Отрывок =>
- - -
Аккуратная, рачительная, экономная, добродетельная, любящая расчетные книги, записывавшая в дневник цены на каждую выпитую чашку кофе со сливками или на каждое съеденное пирожное, тщательно изучавшая контракты мужа, бдительно следившая за выплатой гонораров, державшая в узде кредиторов, переписывавшая, копировавшая, каталогизировавшая – она вращалась в орбите гения, подобно хозяйке, кружащей по своей кухне. Она принадлежала к тому типу женщин, которые умеют «навести порядок» в житейских делах.

Она в каком-то смысле стряхнула пыль с жизни Достоевского. Она не была Музой великого человека – она была его сестрой милосердия. Но и Достоевский нуждался в сестре милосердия больше, чем в Музе.

Семейная жизнь Анны Григорьевны начиналась трудно. Невестка, братья, племянники Достоевского, его пасынок Павел Исаев, шалопай, лентяй и фразер, считают себя ущемленными женитьбой Федора Михайловича и хладнокровно вредят незваной гостье. Павел Исаев, живший у Достоевского, запрещает прислуге слушаться новую хозяйку, крадет сахар, тайком съедает сливки, оставленные для кофе его отчиму, и заявляет, пожимая плечами: «Ну, папа, когда хозяйством заведовал я, этих беспорядков не было!»
- - -
Исходные данные =>
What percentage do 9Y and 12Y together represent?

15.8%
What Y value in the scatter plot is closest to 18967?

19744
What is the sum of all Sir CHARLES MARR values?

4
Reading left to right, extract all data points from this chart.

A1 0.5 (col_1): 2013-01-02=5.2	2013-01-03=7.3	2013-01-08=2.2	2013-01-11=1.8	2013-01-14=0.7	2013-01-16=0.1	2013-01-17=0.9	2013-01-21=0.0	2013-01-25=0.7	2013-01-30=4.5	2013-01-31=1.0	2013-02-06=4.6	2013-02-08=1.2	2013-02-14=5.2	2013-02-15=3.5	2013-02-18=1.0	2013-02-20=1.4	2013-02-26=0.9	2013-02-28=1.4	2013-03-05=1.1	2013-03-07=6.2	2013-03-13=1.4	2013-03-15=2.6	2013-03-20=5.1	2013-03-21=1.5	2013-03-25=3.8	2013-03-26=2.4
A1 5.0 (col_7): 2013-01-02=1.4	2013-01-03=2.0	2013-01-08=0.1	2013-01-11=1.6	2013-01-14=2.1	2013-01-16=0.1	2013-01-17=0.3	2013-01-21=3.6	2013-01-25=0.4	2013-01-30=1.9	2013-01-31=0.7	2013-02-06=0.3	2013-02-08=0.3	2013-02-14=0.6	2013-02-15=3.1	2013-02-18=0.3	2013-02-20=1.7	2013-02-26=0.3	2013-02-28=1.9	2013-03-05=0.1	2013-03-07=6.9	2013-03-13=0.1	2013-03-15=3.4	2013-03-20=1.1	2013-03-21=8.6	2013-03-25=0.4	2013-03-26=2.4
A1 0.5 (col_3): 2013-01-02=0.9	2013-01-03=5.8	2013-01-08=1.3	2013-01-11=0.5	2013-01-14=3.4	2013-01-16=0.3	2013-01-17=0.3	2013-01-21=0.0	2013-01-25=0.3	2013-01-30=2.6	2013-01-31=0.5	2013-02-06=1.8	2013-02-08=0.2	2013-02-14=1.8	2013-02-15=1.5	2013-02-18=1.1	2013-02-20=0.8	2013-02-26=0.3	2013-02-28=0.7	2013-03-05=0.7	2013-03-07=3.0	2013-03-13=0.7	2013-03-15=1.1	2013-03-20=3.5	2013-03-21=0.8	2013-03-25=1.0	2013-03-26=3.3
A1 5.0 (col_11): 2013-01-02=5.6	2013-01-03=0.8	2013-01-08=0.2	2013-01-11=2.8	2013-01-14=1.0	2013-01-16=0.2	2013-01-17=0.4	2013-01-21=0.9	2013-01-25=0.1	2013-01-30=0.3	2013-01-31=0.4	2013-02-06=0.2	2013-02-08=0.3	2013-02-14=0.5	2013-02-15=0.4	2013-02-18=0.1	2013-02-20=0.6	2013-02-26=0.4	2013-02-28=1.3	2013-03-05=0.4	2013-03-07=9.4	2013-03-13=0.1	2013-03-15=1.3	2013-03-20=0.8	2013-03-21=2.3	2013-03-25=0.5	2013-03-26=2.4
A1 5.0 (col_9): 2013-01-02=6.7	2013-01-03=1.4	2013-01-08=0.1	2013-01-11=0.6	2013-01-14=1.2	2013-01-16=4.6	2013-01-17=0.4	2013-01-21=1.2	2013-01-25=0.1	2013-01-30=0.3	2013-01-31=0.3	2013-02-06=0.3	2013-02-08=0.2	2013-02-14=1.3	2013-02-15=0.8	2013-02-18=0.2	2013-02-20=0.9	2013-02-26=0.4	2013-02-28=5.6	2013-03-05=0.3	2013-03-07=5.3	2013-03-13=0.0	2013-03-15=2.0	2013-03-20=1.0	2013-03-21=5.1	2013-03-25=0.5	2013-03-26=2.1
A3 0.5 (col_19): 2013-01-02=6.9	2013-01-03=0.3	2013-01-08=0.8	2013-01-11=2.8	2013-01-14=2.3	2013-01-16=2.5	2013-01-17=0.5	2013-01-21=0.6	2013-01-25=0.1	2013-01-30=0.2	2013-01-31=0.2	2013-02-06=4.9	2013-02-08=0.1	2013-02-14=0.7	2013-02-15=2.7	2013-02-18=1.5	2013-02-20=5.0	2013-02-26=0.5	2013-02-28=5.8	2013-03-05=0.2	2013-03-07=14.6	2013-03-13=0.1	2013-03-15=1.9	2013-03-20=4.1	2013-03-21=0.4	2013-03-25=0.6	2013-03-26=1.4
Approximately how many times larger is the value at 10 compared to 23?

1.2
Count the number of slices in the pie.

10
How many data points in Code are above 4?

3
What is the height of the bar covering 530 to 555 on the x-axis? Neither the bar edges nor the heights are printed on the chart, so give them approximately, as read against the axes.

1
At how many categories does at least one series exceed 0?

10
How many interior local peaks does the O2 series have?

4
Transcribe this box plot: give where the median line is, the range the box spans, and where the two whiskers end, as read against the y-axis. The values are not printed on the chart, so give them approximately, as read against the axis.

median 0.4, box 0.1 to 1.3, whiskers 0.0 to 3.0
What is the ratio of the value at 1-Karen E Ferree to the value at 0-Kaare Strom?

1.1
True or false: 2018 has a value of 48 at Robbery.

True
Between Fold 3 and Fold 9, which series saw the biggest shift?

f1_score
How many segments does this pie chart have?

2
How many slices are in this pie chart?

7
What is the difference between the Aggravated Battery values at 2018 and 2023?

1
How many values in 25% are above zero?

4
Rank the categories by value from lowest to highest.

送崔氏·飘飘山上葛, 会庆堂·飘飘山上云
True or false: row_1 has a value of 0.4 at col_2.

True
- - -
Что сделать =>
a – Изложите отрывок об Анне Григорьевне в двух предложениях.
b – Что, согласно отрывку об Анне Григорьевне, Павел Исаев крал и что тайком съедал?
c – Перепишите слово в слово часть отрывка об Анне Григорьевне от «Аккуратная, рачительная, экономная, добродетельная, любящая» до «в житейских делах.».

Итоги упражнения =>
a – Анна Григорьевна была аккуратной и экономной женщиной: она вела расчетные книги, изучала контракты мужа, следила за выплатой гонораров и умела навести порядок в житейских делах, став для Достоевского не Музой, а сестрой милосердия, в которой он нуждался больше. Ее семейная жизнь начиналась трудно, потому что родственники Достоевского и его пасынок Павел Исаев считали себя ущемленными его женитьбой и вредили ей.

b – Он крал сахар и тайком съедал сливки, оставленные для кофе его отчиму.

c –
Аккуратная, рачительная, экономная, добродетельная, любящая расчетные книги, записывавшая в дневник цены на каждую выпитую чашку кофе со сливками или на каждое съеденное пирожное, тщательно изучавшая контракты мужа, бдительно следившая за выплатой гонораров, державшая в узде кредиторов, переписывавшая, копировавшая, каталогизировавшая – она вращалась в орбите гения, подобно хозяйке, кружащей по своей кухне. Она принадлежала к тому типу женщин, которые умеют «навести порядок» в житейских делах.